| WORK REQUIRED |
Pull out every line of the listing below where "Насосы" appears.

| EXTRACTED MATERIAL |
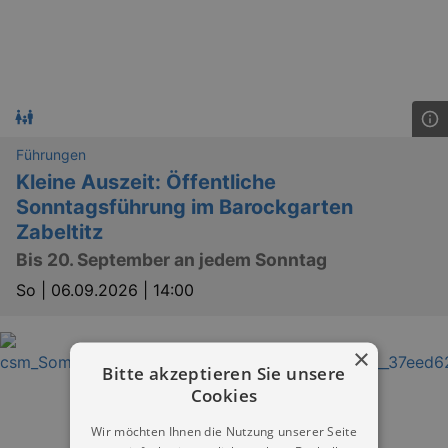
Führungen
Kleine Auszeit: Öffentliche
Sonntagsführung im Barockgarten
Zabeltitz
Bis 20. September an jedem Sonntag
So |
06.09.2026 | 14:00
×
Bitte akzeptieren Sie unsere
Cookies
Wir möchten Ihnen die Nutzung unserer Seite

---

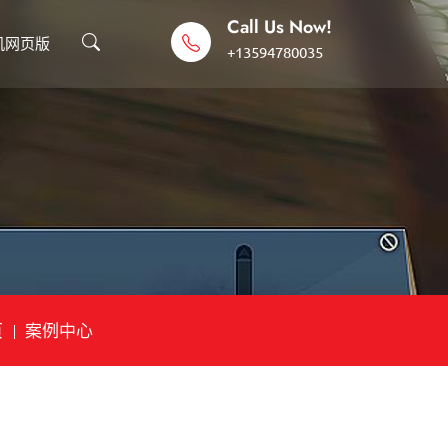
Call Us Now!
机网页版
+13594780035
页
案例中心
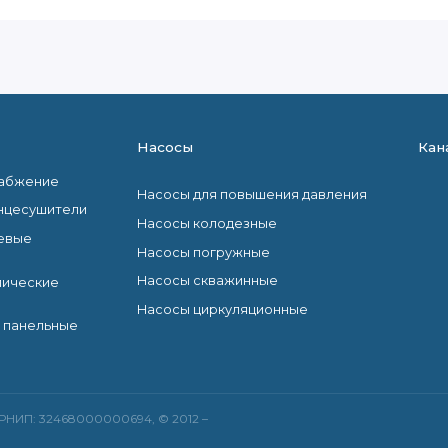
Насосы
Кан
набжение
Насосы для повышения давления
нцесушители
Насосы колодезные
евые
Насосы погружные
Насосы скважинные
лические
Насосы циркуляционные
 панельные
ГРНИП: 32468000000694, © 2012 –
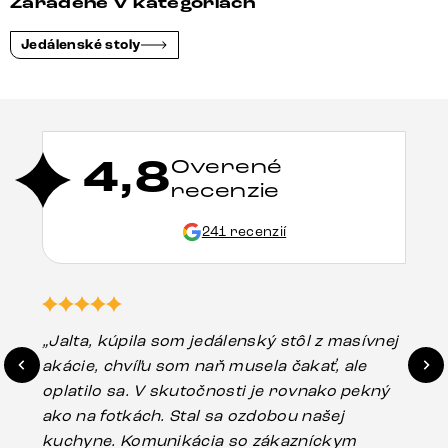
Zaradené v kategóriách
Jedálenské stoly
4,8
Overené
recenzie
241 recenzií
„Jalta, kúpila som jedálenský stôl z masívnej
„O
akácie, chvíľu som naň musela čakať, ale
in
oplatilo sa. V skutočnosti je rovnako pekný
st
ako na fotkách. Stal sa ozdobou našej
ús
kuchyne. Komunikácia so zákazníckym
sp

| COMPLETED TASK |
Насосы
Насосы для повышения давления
Насосы колодезные
Насосы погружные
Насосы скважинные
Насосы циркуляционные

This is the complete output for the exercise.